▶ Task to complete:
Read through the lines below for the string "appropriate" and copy each one that has it.

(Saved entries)
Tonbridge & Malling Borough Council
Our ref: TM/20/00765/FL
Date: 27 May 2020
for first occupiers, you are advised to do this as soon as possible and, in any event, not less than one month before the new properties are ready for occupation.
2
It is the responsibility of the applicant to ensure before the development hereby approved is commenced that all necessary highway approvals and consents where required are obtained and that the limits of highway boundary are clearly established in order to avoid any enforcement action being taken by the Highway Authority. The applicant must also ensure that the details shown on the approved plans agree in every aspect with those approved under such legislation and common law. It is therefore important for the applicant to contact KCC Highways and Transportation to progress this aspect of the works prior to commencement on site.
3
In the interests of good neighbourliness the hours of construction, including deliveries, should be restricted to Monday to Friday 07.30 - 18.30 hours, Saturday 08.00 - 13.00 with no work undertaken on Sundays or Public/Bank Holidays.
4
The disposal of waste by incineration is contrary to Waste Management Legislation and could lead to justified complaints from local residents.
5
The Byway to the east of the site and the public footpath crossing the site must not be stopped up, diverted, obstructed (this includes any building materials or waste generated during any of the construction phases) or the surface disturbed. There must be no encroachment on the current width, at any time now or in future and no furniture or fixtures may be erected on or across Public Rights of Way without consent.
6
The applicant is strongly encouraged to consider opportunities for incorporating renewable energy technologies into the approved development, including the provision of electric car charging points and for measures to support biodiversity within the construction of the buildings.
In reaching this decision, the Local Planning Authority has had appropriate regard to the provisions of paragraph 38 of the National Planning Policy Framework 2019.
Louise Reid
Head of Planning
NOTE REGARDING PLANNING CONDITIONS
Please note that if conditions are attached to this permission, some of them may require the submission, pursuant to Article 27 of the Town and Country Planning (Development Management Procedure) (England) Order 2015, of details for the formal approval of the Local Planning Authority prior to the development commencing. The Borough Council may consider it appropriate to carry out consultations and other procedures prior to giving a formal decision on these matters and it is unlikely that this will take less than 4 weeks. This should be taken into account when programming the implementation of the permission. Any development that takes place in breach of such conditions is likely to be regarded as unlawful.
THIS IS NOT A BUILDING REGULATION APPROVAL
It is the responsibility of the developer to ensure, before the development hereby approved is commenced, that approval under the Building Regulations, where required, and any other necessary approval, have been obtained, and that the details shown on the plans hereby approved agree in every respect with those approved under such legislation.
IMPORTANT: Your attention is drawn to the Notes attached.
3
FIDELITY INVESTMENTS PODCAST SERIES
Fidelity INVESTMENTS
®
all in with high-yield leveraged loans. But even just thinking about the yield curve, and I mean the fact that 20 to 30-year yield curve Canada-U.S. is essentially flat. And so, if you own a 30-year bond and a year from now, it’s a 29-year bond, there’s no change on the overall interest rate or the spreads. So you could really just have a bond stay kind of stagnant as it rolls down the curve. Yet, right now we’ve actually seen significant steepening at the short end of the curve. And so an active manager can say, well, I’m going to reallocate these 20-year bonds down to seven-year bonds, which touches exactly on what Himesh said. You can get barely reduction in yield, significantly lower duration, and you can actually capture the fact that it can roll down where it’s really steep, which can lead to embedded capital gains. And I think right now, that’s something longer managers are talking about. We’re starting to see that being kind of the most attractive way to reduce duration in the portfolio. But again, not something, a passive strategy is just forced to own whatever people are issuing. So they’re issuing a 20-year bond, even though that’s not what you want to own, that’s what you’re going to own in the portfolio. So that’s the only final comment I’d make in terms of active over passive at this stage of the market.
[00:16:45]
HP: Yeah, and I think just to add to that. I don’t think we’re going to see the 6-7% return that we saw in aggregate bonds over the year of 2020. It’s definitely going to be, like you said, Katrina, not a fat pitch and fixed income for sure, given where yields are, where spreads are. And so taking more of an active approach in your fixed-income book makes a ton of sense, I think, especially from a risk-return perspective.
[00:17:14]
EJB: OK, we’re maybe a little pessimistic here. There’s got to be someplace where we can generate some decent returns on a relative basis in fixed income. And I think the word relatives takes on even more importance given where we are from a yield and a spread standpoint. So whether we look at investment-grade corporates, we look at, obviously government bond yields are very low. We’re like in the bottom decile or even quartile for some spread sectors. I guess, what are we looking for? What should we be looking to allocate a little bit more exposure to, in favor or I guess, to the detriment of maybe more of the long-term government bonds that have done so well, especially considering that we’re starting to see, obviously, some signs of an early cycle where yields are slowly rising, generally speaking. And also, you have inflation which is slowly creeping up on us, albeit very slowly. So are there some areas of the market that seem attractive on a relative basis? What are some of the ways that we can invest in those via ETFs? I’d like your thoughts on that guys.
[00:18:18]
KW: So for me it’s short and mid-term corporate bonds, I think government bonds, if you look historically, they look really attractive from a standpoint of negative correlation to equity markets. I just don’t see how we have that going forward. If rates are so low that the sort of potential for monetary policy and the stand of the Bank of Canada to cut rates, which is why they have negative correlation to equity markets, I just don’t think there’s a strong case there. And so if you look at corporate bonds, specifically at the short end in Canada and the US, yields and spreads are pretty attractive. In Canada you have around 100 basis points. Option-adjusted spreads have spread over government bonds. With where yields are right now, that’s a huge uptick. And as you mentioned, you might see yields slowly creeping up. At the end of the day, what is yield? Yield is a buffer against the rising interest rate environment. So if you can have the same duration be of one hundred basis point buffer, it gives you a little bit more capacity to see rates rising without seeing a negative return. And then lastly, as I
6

▶ Solution to the problem:
In reaching this decision, the Local Planning Authority has had appropriate regard to the provisions of paragraph 38 of the National Planning Policy Framework 2019.
Please note that if conditions are attached to this permission, some of them may require the submission, pursuant to Article 27 of the Town and Country Planning (Development Management Procedure) (England) Order 2015, of details for the formal approval of the Local Planning Authority prior to the development commencing. The Borough Council may consider it appropriate to carry out consultations and other procedures prior to giving a formal decision on these matters and it is unlikely that this will take less than 4 weeks. This should be taken into account when programming the implementation of the permission. Any development that takes place in breach of such conditions is likely to be regarded as unlawful.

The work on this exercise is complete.